Breivik’s sick mythology also shows another new post-9/11 element: the changing role of the Jew in the narrative of the West’s right-wing extremists.
The Jew traditionally has been the primary target of such extremists because it was imagined that his evil hand lay behind those forces — capitalism, Marxism, globalization, financial speculation — once deemed to be most threatening to the traditional Western order that Breivik says he wants to defend. The creation of Israel in 1948 added a new excuse for anti-Semitism: The Turner Diaries are full of references to American foreign policy being controlled by Israel (an accusation that, of course, has now been taken up by the left).
With 9/11, that changed: The greatest cultural and military threat now is seen to be militant Islam, with the Jew — and Israel — now instantly cast as a defender of the established Western order.
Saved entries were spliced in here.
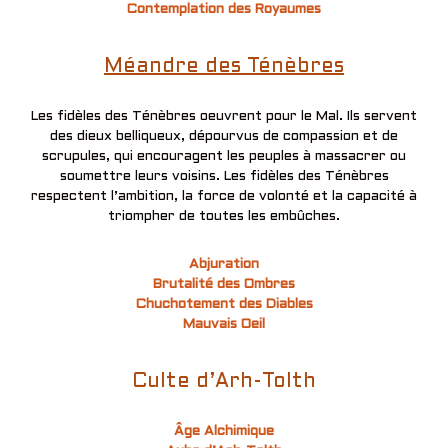
Contemplation des Royaumes
Méandre des Ténèbres
Les fidèles des Ténèbres oeuvrent pour le Mal. Ils servent
des dieux belliqueux, dépourvus de compassion et de
scrupules, qui encouragent les peuples à massacrer ou
soumettre leurs voisins. Les fidèles des Ténèbres
respectent l’ambition, la force de volonté et la capacité à
triompher de toutes les embûches.
Abjuration
Brutalité des Ombres
Chuchotement des Diables
Mauvais Oeil
Culte d’Arh-Tolth
Âge Alchimique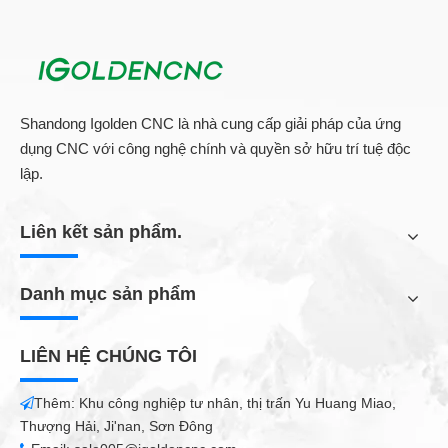
Shandong Igolden CNC là nhà cung cấp giải pháp của ứng
dụng CNC với công nghệ chính và quyền sở hữu trí tuệ độc
lập.
Liên kết sản phẩm.
Danh mục sản phẩm
LIÊN HỆ CHÚNG TÔI
Thêm: Khu công nghiệp tư nhân, thị trấn Yu Huang Miao,

Thượng Hải, Ji'nan, Sơn Đông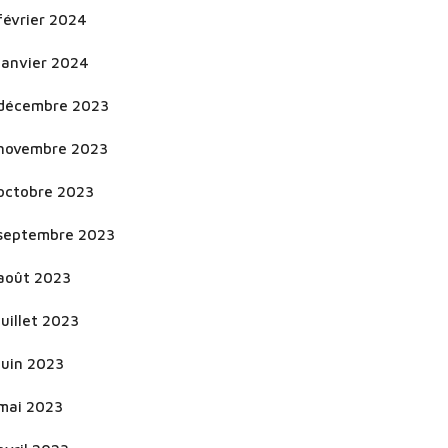
février 2024
janvier 2024
décembre 2023
novembre 2023
octobre 2023
septembre 2023
août 2023
juillet 2023
juin 2023
mai 2023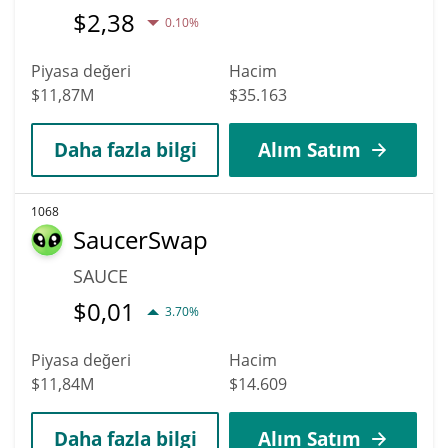
$
2,38
0.10%
Piyasa değeri
Hacim
$11,87M
$35.163
Daha fazla bilgi
Alım Satım
1068
SaucerSwap
SAUCE
$
0,01
3.70%
Piyasa değeri
Hacim
$11,84M
$14.609
Daha fazla bilgi
Alım Satım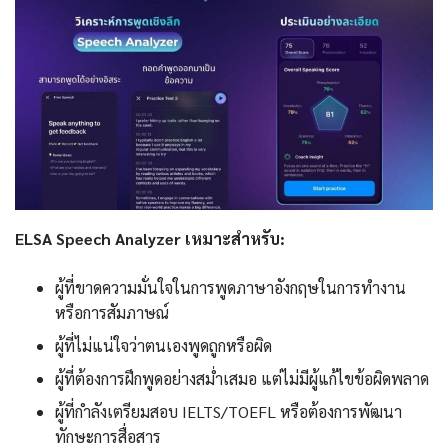
ELSA Speech Analyzer เหมาะสำหรับ:
ผู้ที่ขาดความมั่นใจในการพูดภาษาอังกฤษในการทำงาน
หรือการสัมภาษณ์
ผู้ที่ไม่แน่ใจว่าตนเองพูดถูกหรือผิด
ผู้ที่ต้องการฝึกพูดอย่างสม่ำเสมอ แต่ไม่มีผู้แก้ไขข้อผิดพลาด
ผู้ที่กำลังเตรียมสอบ IELTS/TOEFL หรือต้องการพัฒนา
ทักษะการสื่อสาร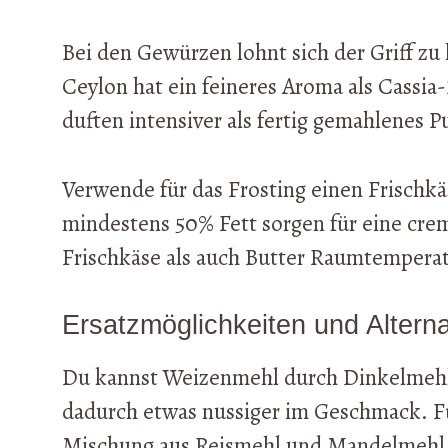
Bei den Gewürzen lohnt sich der Griff zu
Ceylon hat ein feineres Aroma als Cassia
duften intensiver als fertig gemahlenes Pu
Verwende für das Frosting einen Frischk
mindestens 50% Fett sorgen für eine crem
Frischkäse als auch Butter Raumtemperatu
Ersatzmöglichkeiten und Alterna
Du kannst Weizenmehl durch Dinkelmehl
dadurch etwas nussiger im Geschmack. Für
Mischung aus Reismehl und Mandelmehl i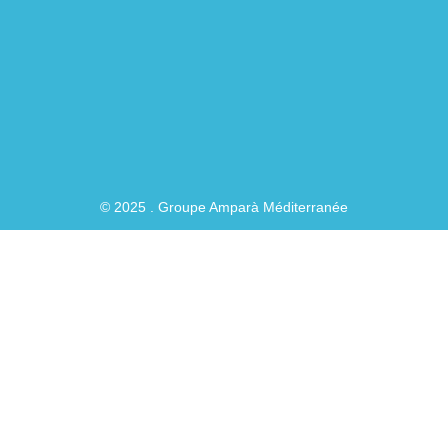
o
r
i
e
k
a
n
-
f
© 2025 . Groupe Amparà Méditerranée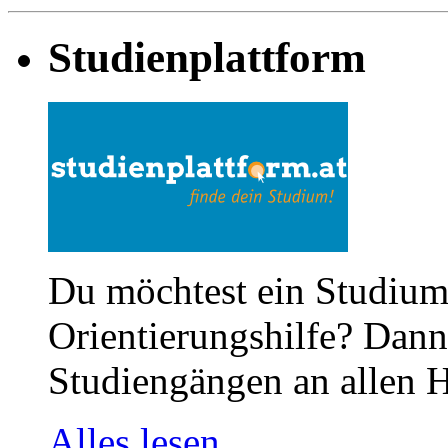
Studienplattform
Du möchtest ein Studium
Orientierungshilfe? Dann 
Studiengängen an allen H
Alles lesen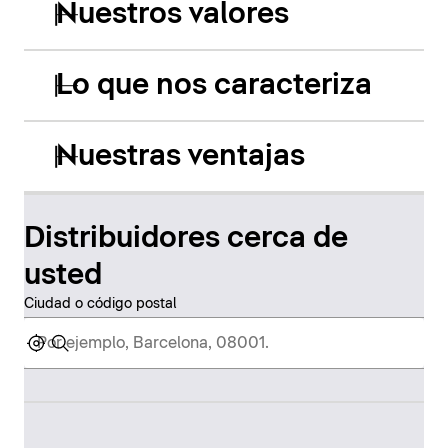
Nuestros valores
Lo que nos caracteriza
Nuestras ventajas
Distribuidores cerca de
usted
Ciudad o código postal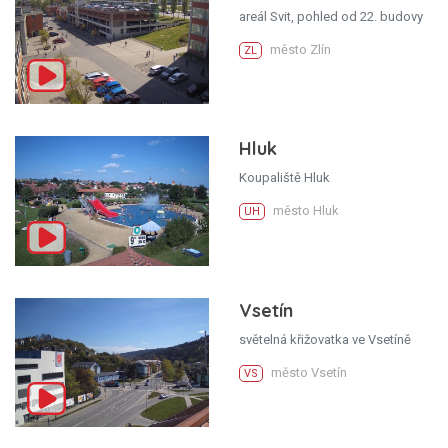
areál Svit, pohled od 22. budovy
město Zlín
ZL
Hluk
Koupaliště Hluk
město Hluk
UH
Vsetín
světelná křižovatka ve Vsetíně
město Vsetín
VS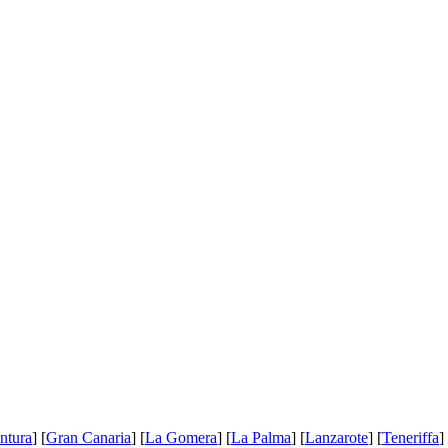
ntura
] [
Gran Canaria
] [
La Gomera
] [
La Palma
] [
Lanzarote
] [
Teneriffa
]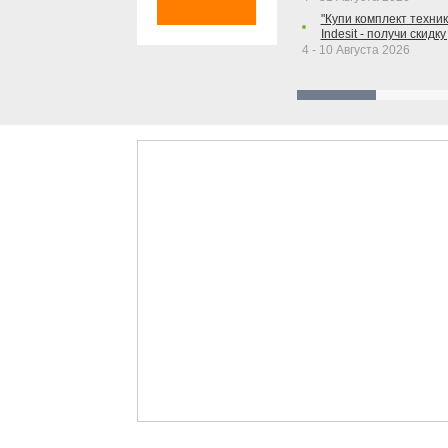
"Купи комплект техники
Indesit - получи скидку
4 - 10 Августа 2026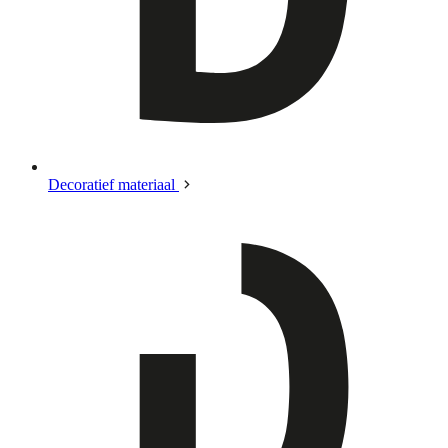
Decoratief materiaal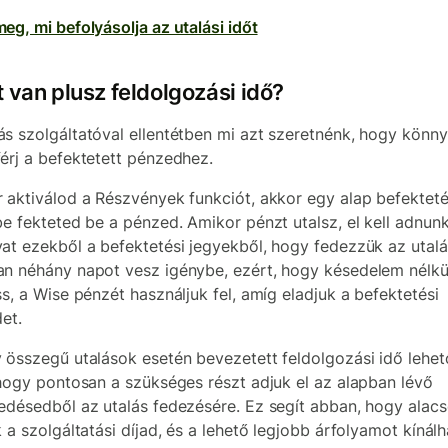
eg, mi befolyásolja az utalási időt
 van plusz feldolgozási idő?
s szolgáltatóval ellentétben mi azt szeretnénk, hogy könn
érj a befektetett pénzedhez.
 aktiválod a Részvények funkciót, akkor egy alap befekteté
be fekteted be a pénzed. Amikor pénzt utalsz, el kell adnun
at ezekből a befektetési jegyekből, hogy fedezzük az utalá
n néhány napot vesz igénybe, ezért, hogy késedelem nélkü
ss, a Wise pénzét használjuk fel, amíg eladjuk a befektetési
det.
 összegű utalások esetén bevezetett feldolgozási idő lehe
 hogy pontosan a szükséges részt adjuk el az alapban lévő
edésedből az utalás fedezésére. Ez segít abban, hogy alac
k a szolgáltatási díjad, és a lehető legjobb árfolyamot kínál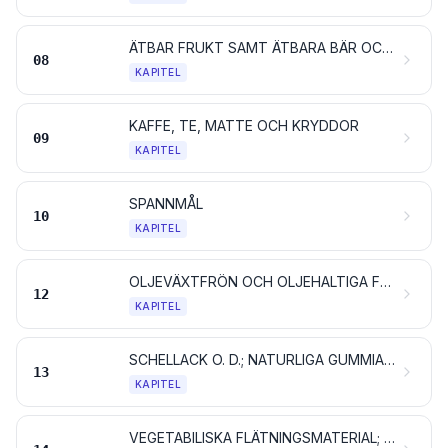
ÄTBAR FRUKT SAMT ÄTBARA BÄR OCH NÖTTER; SKAL AV CITRUSFRUKTER ELLER MELONER
08
KAPITEL
KAFFE, TE, MATTE OCH KRYDDOR
09
KAPITEL
SPANNMÅL
10
KAPITEL
OLJEVÄXTFRÖN OCH OLJEHALTIGA FRUKTER; DIVERSE ANDRA FRÖN OCH FRUKTER; VÄXTER FÖR INDUSTRIELLT ELLER MEDICINSKT BRUK; HALM OCH FODERVÄXTER
12
KAPITEL
SCHELLACK O. D.; NATURLIGA GUMMIARTER OCH HARTSER SAMT ANDRA VÄXTSAFTER OCH VÄXTEXTRAKTER
13
KAPITEL
VEGETABILISKA FLÄTNINGSMATERIAL; VEGETABILISKA PRODUKTER, INTE NÄMNDA ELLER INBEGRIPNA NÅGON ANNANSTANS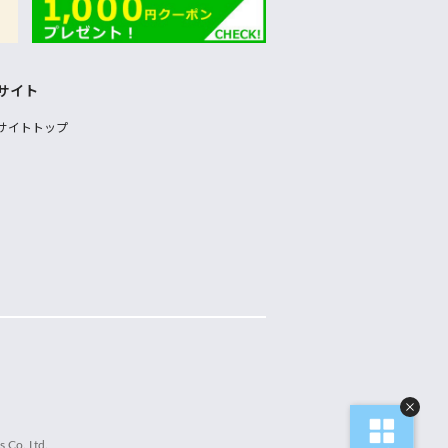
サイト
サイトトップ
 Co.,Ltd.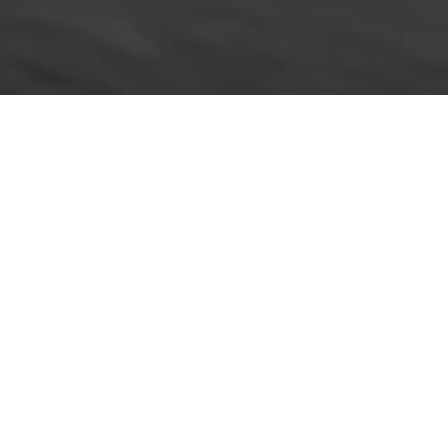
Configureren en bestellen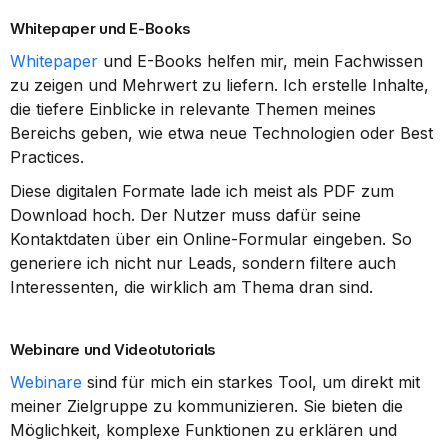
Whitepaper und E-Books
Whitepaper
 und E-Books helfen mir, mein Fachwissen 
zu zeigen und Mehrwert zu liefern. Ich erstelle Inhalte, 
die tiefere Einblicke in relevante Themen meines 
Bereichs geben, wie etwa neue Technologien oder Best 
Practices.
Diese digitalen Formate lade ich meist als PDF zum 
Download hoch. Der Nutzer muss dafür seine 
Kontaktdaten über ein Online-Formular eingeben. So 
generiere ich nicht nur Leads, sondern filtere auch 
Interessenten, die wirklich am Thema dran sind.
Webinare und Videotutorials
Webinare
 sind für mich ein starkes Tool, um direkt mit 
meiner Zielgruppe zu kommunizieren. Sie bieten die 
Möglichkeit, komplexe Funktionen zu erklären und 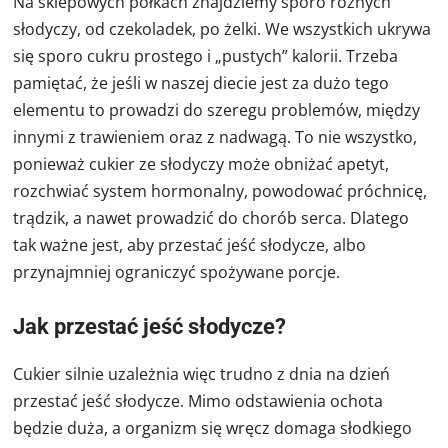
Na sklepowych półkach znajdziemy sporo różnych
słodyczy, od czekoladek, po żelki. We wszystkich ukrywa
się sporo cukru prostego i „pustych” kalorii. Trzeba
pamiętać, że jeśli w naszej diecie jest za dużo tego
elementu to prowadzi do szeregu problemów, między
innymi z trawieniem oraz z nadwagą. To nie wszystko,
ponieważ cukier ze słodyczy może obniżać apetyt,
rozchwiać system hormonalny, powodować próchnicę,
trądzik, a nawet prowadzić do chorób serca. Dlatego
tak ważne jest, aby przestać jeść słodycze, albo
przynajmniej ograniczyć spożywane porcje.
Jak przestać jeść słodycze?
Cukier silnie uzależnia więc trudno z dnia na dzień
przestać jeść słodycze. Mimo odstawienia ochota
będzie duża, a organizm się wręcz domaga słodkiego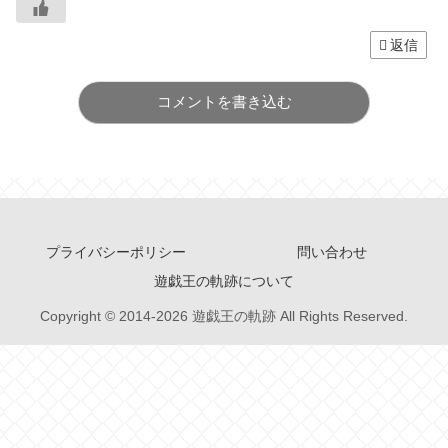
返信
コメントを書き込む
プライバシーポリシー
問い合わせ
遊戯王の軌跡について
Copyright © 2014-2026 遊戯王の軌跡 All Rights Reserved.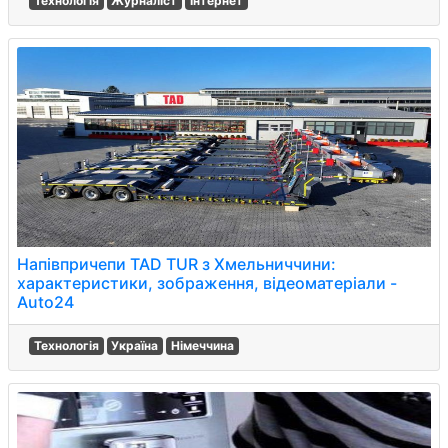
Технологія
Журналіст
Інтернет
Напівпричепи TAD TUR з Хмельниччини:
характеристики, зображення, відеоматеріали -
Auto24
Технологія
Україна
Німеччина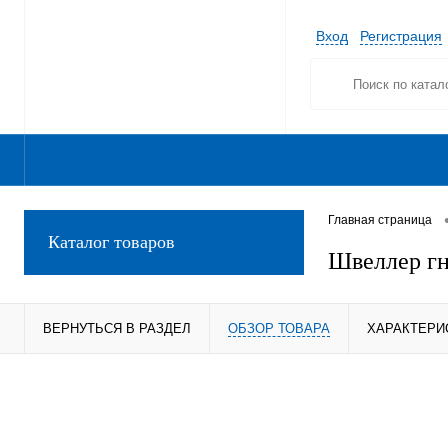
Вход
Регистрация
Главная страница
Каталог товаров
Швеллер гн
ВЕРНУТЬСЯ В РАЗДЕЛ
ОБЗОР ТОВАРА
ХАРАКТЕРИ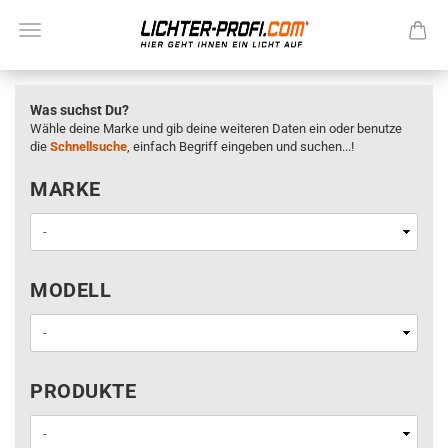
Was suchst Du?
Wähle deine Marke und gib deine weiteren Daten ein oder benutze
die
Schnellsuche
, einfach Begriff eingeben und suchen...!
MARKE
MARKE
MODELL
MODELL
PRODUKTE
PRODUKTE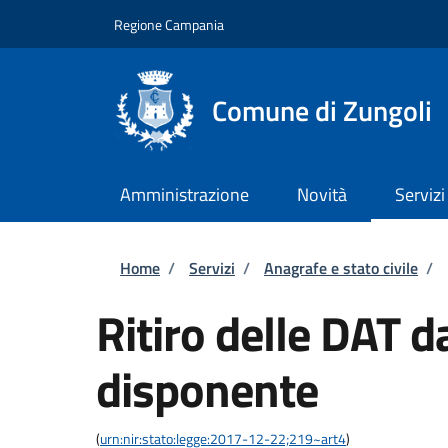
Salta al contenuto principale
Skip to footer content
Regione Campania
Comune di Zungoli
Amministrazione
Novità
Servizi
Briciole di pane
Home
/
Servizi
/
Anagrafe e stato civile
/
Ritiro delle DAT d
disponente
(
urn:nir:stato:legge:2017-12-22;219~art4
)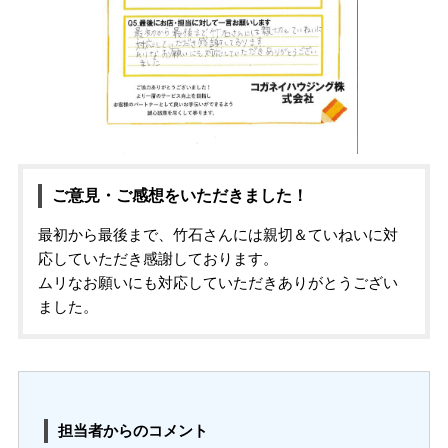
ご意見・ご感想をいただきました！
最初から最後まで、竹石さんには親切＆ていねいに対
応していただき感謝しております。
ムリなお願いにも対応していただきありがとうござい
ました。
担当者からのコメント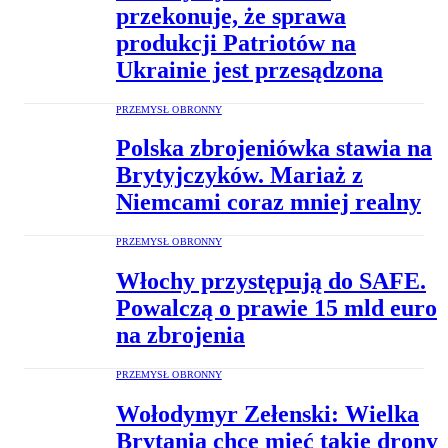
przekonuje, że sprawa
produkcji Patriotów na
Ukrainie jest przesądzona
PRZEMYSŁ OBRONNY
Polska zbrojeniówka stawia na
Brytyjczyków. Mariaż z
Niemcami coraz mniej realny
PRZEMYSŁ OBRONNY
Włochy przystępują do SAFE.
Powalczą o prawie 15 mld euro
na zbrojenia
PRZEMYSŁ OBRONNY
Wołodymyr Zełenski: Wielka
Brytania chce mieć takie drony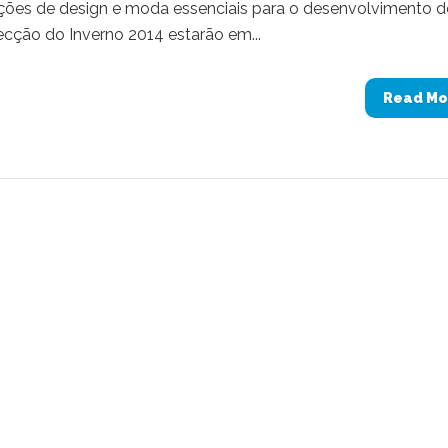
ações de design e moda essenciais para o desenvolvimento d
cção do Inverno 2014 estarão em...
Read Mo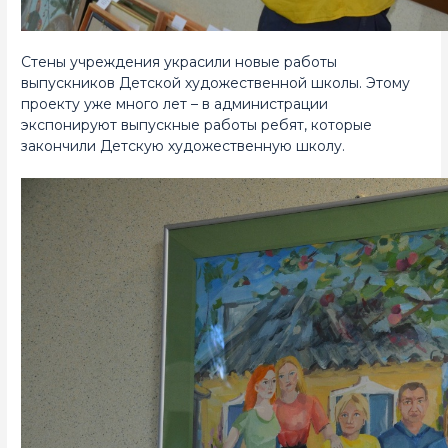
Стены учреждения украсили новые работы
выпускников Детской художественной школы. Этому
проекту уже много лет – в администрации
экспонируют выпускные работы ребят, которые
закончили Детскую художественную школу.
To quote something I wrote in my recently published book, Among The Truthers: “The Jew [is now seen as] the perfect anti-Islamist, whose zeal and reliability in the war on terrorism was hard-wired into his political DNA thanks to six decades of Israeli warfare against Islamic terrorists in the Middle East. For the first time in the history of Western civilization, the Jew’s ‘foreignness’ and mixed loyalties-to the United States, Israel, world Jewry- became a source of respect and trust rather than suspicion.”